Imagine we have ##L = \frac{1}{2}m\dot x^2##.

If we do: ##x(t) -> x(t) + \epsilon(t)##, we transform the whole trajectory and We will arrive at ##\frac{dP}{dt} = 0## (momentum conserved).

Even though particle won't move on the transformed trajectory, we still do the transformation. The way we arrived to momentum conservation is by the same way as Euler lagrangian derivation as such ##x(t)## is a true path, so its action must be minimum, so action of ##x(t) + \epsilon(t)## must be less. The only way this is proved is by "action of true path" must be minimum. Is there other type of proof ? The reason I'm asking is with this proof, it's like we're saying, "yeah, we know particle moves on ##x(t)## path, but what if it used a different path(##x(t) + \epsilon(t)##), and then we show it can't and arrive at momentum conservation. So it's NOT the kind of proof where particle was at ##A## and then moved to ##B## and momentum didn't change and then moved to C and momentum still didn't change, because since the whole trajectory was transformed, particle wouldn't appear on ##C## as ##C## is on the old path.
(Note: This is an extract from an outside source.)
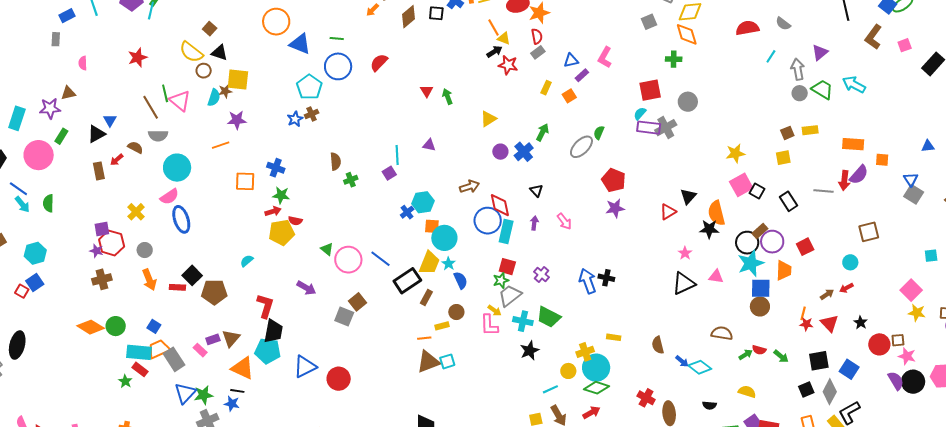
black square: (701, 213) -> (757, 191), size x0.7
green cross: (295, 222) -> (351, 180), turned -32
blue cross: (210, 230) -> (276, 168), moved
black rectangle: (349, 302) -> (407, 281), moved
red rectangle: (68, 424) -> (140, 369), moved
So to me, this doesn't seem like understandable for some reason. The better way would be that we know particle moves on the true path ##x(t)## and on that path, there we got ##A, B, C## points and we show when particle moves between them, momentum is conserved. That would be the real, more understandable way, but I guess, we can't do that.

So why are we saying: "when we do transformation, momentum is conserved ?" - particle doesn't actually start using new ##x(t) + \epsilon(t)## trajectory at all, so what's the point of saying the "transformation" at all ? I understand the derivation but not the intuitive idea of considering transformation. I think this "transformation" is the same thing as using the "action must be minimum" over the true path and nothing else - so it seems like the mathematical trick and not the intuitive idea of "coordinate transformation".

Hope I explained well enough, if not, let me know.